Il tempo è sospeso, Delia non vuole guardare in basso, non sa cosa ha fatto alla mamma e non vuole saperlo. Si volta alla porta: il campo, la strada, i Rastelli… il campo, la strada, i Rastelli… il ritornello tiene il pensiero lontano, mentre esce dalla penombra della cantina nella luce dell’aia per andare a prendere Tommy.
Lo ha dovuto scuotere, era raggomitolato al buio.
– Tommy, alzati, andiamo da Ester! – Lui si ritrae di scatto, non si è reso conto subito che è lei.
– Tommy, sono io, andiamo da Ester, dobbiamo fare in fretta…
– La mamma?… – Delia non vuole pensarci, il ritornello gira: il campo, la strada, i Rastelli… il campo, la strada, i Rastelli… – Sì, poi torniamo da lei!

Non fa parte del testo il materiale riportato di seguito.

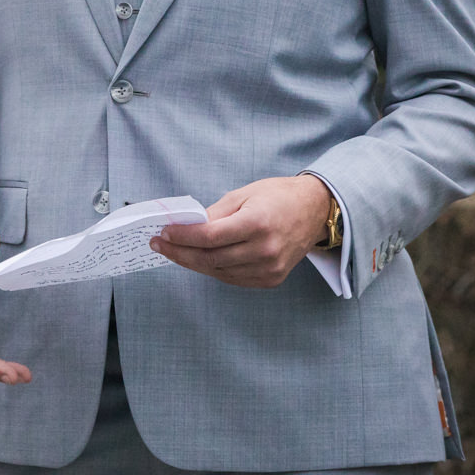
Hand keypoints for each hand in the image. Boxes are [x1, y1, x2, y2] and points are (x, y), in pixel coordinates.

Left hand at [150, 175, 331, 287]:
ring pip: (219, 272)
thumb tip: (185, 227)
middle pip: (211, 258)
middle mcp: (265, 250)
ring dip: (193, 262)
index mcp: (257, 224)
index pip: (210, 237)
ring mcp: (270, 269)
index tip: (163, 233)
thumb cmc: (277, 196)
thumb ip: (213, 214)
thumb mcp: (243, 195)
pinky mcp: (272, 279)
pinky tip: (198, 259)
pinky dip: (213, 269)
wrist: (314, 211)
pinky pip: (233, 278)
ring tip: (174, 251)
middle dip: (180, 253)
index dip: (183, 237)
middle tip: (159, 245)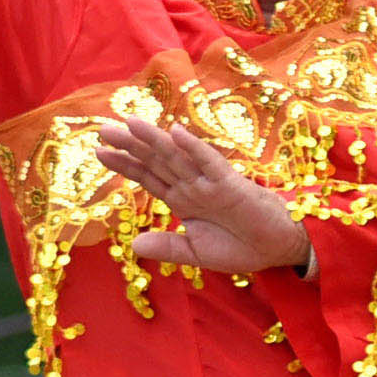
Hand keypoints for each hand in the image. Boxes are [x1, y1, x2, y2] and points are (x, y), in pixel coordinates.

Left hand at [95, 119, 312, 274]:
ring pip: (177, 156)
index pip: (148, 177)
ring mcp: (210, 182)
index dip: (124, 164)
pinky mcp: (230, 184)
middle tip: (103, 127)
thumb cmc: (240, 247)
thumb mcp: (196, 253)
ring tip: (130, 123)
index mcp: (182, 200)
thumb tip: (134, 244)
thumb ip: (167, 247)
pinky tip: (176, 133)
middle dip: (130, 145)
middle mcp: (192, 185)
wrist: (277, 250)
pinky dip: (194, 148)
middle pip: (156, 161)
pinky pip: (209, 163)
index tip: (99, 151)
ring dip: (154, 139)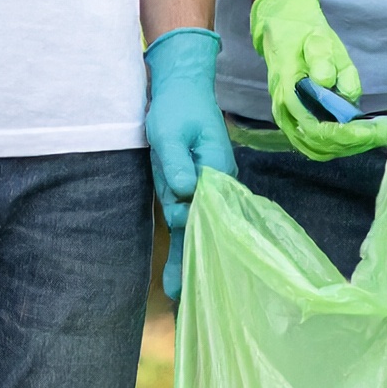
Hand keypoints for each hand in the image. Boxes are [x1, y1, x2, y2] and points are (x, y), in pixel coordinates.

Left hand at [143, 27, 236, 301]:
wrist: (180, 88)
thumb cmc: (177, 107)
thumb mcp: (169, 131)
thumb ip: (176, 162)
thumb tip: (183, 194)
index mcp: (216, 169)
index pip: (210, 208)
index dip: (197, 232)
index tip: (187, 247)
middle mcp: (216, 185)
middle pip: (208, 227)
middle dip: (198, 261)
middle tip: (185, 297)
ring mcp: (203, 190)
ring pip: (197, 230)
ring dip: (189, 262)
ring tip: (180, 299)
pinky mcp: (189, 191)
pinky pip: (187, 224)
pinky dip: (184, 249)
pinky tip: (179, 278)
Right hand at [249, 0, 386, 160]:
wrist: (284, 30)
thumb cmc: (304, 34)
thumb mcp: (318, 38)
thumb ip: (325, 60)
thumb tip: (334, 87)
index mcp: (288, 92)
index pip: (317, 129)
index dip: (349, 134)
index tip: (377, 130)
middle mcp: (284, 113)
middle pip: (320, 145)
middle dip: (356, 143)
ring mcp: (288, 120)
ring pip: (319, 150)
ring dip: (350, 147)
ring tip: (379, 134)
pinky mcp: (295, 123)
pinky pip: (317, 145)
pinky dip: (341, 145)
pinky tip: (362, 135)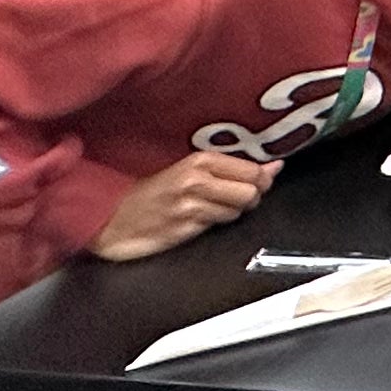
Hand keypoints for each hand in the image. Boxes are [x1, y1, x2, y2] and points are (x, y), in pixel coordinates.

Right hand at [89, 148, 275, 261]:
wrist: (114, 218)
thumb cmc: (154, 193)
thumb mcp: (191, 171)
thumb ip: (233, 169)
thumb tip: (275, 168)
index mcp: (200, 161)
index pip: (252, 169)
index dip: (262, 179)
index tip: (258, 182)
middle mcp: (197, 180)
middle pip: (251, 192)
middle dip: (251, 199)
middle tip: (235, 199)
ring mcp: (190, 206)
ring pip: (237, 212)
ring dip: (231, 214)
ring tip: (211, 210)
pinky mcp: (184, 229)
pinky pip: (217, 227)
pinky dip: (214, 226)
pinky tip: (198, 222)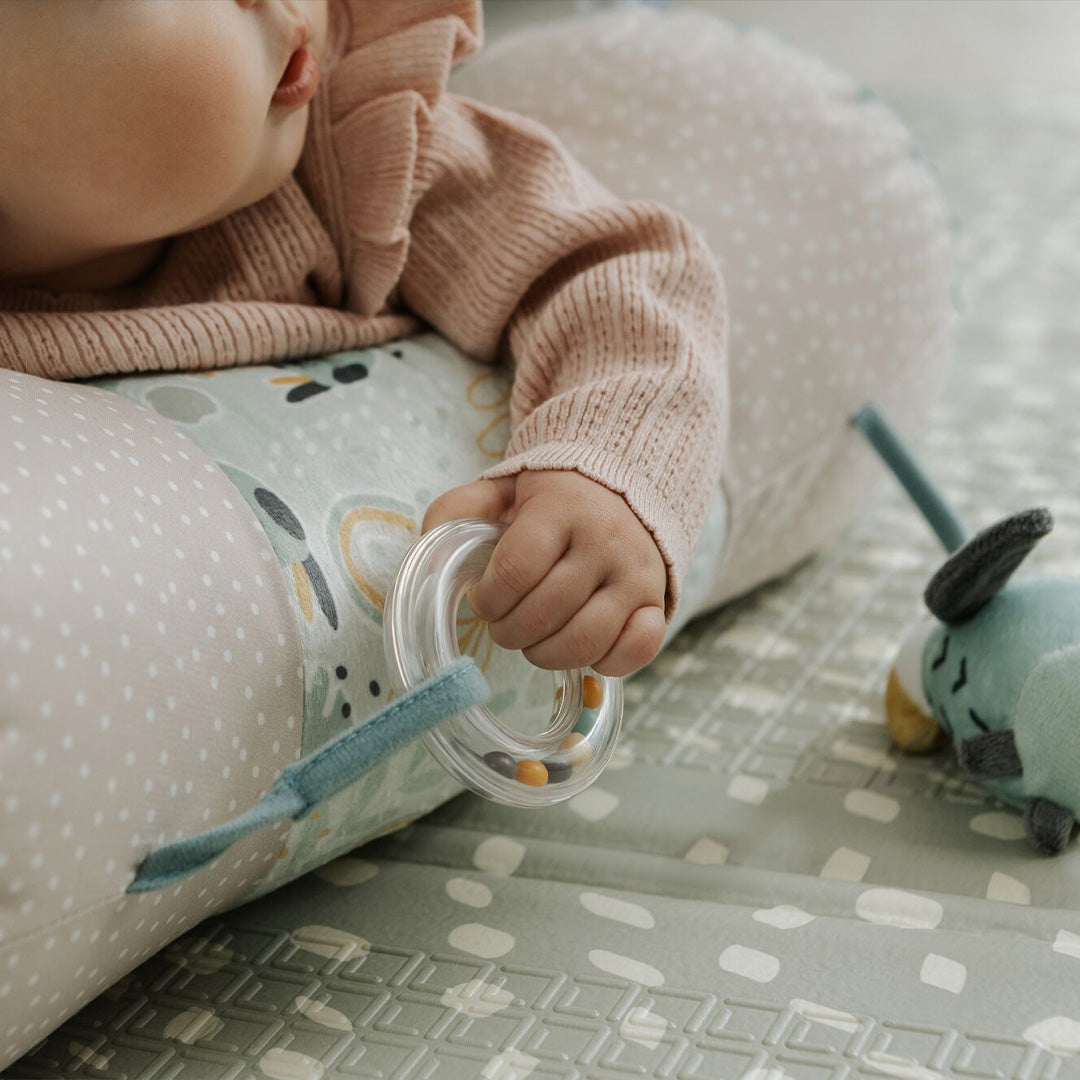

Sono ai bordi del cortile, si sorridono, lei deve sostenerlo per un po’.
– Bravo, Tommy, arriviamo al Cercatrova, poi attraversiamo il campo, sai quando facciamo la gara? – La strada sembra molto più lontana del solito, quando fanno la gara si raggiunge in un attimo.
Il rumore la coglie di sorpresa. Si volta verso la casa e le sembra che la tenda si muova, come se qualcuno facesse scorrere i grossi anelli metallici. Il terrore le piega le gambe, quelle voci risuonano di nuovo nelle orecchie… qualcuno sta per uscire… li riprenderà. Tommy ha seguito il suo sguardo – La… la Strega Ne… nera? –, balbetta. Non c’è più il babbo a difenderlo, ma lei è grande abbastanza: lui non deve più aver paura.
– La Strega Nera non c’è più, Tommy! Dai, che siamo vicini! – Sta attaccata alla sua rabbia, riprende a camminare tenendolo per mano. Il campo, la strada, i Rastelli… il campo, la strada, i Rastelli… Basta non voltarsi più indietro, lei è grande abbastanza.
La strada è già più vicina.
– Bravo, Tommy, siamo quasi arrivati.